De NAV heeft als missie een economisch en maatschappelijk duurzame akkerbouw met kostendekkende prijzen voor de boer en gezond en eerlijk voedsel voor de samenleving. Daarvoor is een heel ander landbouwbeleid nodig en daar is de NAV, samen met vele anderen, ook dagelijks mee bezig en bereiken we zo langzamerhand ook wel successen. Zo wordt het bewustzijn dat we van de huidige handelsverdragen af moeten steeds groter. Maar een volledig ander landbouwbeleid is er vandaag of morgen nog niet, dit is een proces van lange adem.

Korte ketens

Voor een individuele akkerbouwer, die dagelijks geconfronteerd wordt met een te laag rendement van zijn bedrijf, kan dat andere landbouwbeleid te lang duren. Eén van de mogelijkheden is dan directe verkoop aan de consument. De ruimte in de markt is beperkt en niet iedereen is hier persoonlijk geschikt voor, maar je kan op deze manier wel van prijsnemer prijszetter worden.

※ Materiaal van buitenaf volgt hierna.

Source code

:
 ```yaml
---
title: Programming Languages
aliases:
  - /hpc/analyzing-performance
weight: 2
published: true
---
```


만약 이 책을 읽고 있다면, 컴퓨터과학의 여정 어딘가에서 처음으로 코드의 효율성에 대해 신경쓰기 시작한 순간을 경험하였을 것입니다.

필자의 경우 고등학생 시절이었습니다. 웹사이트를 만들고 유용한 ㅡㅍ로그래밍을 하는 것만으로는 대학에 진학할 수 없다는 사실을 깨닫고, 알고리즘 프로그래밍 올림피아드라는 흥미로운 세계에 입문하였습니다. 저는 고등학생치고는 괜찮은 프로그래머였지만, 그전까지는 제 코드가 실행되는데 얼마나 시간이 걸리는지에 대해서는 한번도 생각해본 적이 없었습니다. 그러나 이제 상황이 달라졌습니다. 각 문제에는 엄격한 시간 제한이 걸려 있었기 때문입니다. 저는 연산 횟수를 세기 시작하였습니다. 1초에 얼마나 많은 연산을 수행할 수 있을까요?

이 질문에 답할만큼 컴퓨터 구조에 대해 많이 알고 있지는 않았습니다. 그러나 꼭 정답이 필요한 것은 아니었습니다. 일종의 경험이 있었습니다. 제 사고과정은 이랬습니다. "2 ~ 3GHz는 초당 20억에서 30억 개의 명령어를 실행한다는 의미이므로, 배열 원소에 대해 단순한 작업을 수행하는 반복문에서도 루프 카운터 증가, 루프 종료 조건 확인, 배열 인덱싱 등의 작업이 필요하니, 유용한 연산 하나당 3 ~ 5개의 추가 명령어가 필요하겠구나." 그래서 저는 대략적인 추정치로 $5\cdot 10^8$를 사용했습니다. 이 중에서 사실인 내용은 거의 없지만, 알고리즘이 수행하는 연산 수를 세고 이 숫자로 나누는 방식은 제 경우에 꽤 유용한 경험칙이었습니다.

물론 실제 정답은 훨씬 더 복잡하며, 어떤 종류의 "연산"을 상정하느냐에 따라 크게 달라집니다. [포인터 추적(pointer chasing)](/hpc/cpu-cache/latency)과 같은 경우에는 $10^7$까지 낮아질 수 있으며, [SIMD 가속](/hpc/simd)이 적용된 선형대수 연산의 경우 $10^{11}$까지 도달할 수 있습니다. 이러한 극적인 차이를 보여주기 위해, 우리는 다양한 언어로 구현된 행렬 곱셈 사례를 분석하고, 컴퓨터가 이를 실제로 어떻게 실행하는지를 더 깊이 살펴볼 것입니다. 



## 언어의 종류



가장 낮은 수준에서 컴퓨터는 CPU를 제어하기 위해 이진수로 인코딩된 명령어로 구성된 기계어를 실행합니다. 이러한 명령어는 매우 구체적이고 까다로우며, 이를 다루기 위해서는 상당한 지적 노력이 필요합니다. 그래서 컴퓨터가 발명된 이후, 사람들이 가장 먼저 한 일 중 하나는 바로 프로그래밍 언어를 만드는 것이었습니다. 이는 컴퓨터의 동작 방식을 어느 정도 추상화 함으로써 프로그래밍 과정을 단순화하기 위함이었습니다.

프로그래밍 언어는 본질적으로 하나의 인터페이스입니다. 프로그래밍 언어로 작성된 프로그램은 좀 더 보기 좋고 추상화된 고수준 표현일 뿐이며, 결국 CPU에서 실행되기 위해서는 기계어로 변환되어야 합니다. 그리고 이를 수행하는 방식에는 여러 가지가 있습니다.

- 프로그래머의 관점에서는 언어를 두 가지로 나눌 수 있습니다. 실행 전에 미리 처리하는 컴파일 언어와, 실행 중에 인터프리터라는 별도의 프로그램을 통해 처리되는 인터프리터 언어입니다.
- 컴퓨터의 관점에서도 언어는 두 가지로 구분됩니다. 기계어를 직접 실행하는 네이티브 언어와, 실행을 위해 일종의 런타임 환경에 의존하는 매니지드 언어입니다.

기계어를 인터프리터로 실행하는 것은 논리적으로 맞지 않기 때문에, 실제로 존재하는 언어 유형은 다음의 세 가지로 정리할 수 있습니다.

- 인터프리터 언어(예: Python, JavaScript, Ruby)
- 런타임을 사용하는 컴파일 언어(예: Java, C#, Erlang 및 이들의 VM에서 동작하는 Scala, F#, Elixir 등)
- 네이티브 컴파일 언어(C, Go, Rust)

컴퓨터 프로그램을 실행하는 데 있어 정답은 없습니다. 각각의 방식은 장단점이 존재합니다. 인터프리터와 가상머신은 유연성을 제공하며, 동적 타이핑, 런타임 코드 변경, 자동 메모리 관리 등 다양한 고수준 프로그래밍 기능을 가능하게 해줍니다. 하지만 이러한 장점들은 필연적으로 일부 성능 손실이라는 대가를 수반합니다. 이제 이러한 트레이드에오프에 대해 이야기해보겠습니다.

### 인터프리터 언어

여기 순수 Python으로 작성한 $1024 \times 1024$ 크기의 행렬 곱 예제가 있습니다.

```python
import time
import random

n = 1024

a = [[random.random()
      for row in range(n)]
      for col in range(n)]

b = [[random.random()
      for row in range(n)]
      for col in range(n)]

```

De directe verkoop van producten van in eerste instantie het eigen bedrijf leidt niet bij voorbaat tot grote investeringen, maar heeft wel grote gevolgen voor de arbeidsinzet. De meeste boeren die hier succesvol in zijn, hebben dit met bloed, zweet en tranen bereikt. De andere kant is dat veel directer contact met je afnemers ook erg veel voldoening kan opleveren.

Excursie

Enkele jaren geleden heeft de NAV in het kader van korte ketens een excursie georganiseerd met 20 ‘burgers’ en 20 boeren in Rotterdam en omgeving. In Rotterdam is eerst een bezoek gebracht aan de Markthal en voedselcoöperatie Rechtstreex en daarna zijn een gangbare en een biologische boerderijwinkel in de Hoeksche Waard bezocht. Beiden verkochten voornamelijk groente en fruit.

De winkel met gangbare producten was al meer dan 20 jaar geleden begonnen met de verkoop van aardappelen aan huis. De eigenaar vertelde, dat nog nooit een klant had geklaagd dat de aardappelen te duur waren. Zij hoorden wel vaak: ‘Vorige keer had ik van die lekkere aardappelen, heb je daar nog meer van?’ Wanneer hij aardappelen aan de handel verkocht, werd er direct over de prijs gezeurd.

Het biologische bedrijf verzorgde zo’n 400 groentepakketten per week en de teler zei: ‘Hier is niet alleen de klant koning maar ook het land. Het land bepaalt op welk moment welk gewas geoogst moet worden en welke groenten er in de doos komen. Daar heeft de klant geen invloed op en dat vinden ze prima.’

In de afsluitende discussie van de excursie kwam naar voren dat vertrouwen in het lokale product en de lokale telers een veel belangrijker argument is dan of het product gangbaar of biologisch geteeld is.

Hetzelfde bleek uit een onderzoek dat onlangs is gehouden naar korte ketens. Het vertrouwen is doorslaggevend en de mensen zijn dan best bereid daar een stuk voor te rijden. Een afstand van zo’n 10 kilometer bleek wel voor veel consumenten een soort psychologische grens te zijn.

Conclusie

Directe verkoop aan de consument kan in sommige situaties een goede oplossing zijn om het rendement van het bedrijf te verbeteren. De ervaring van boeren die hierop ingesprongen zijn is wel, dat het niet iets is wat je er zo maar even bij doet.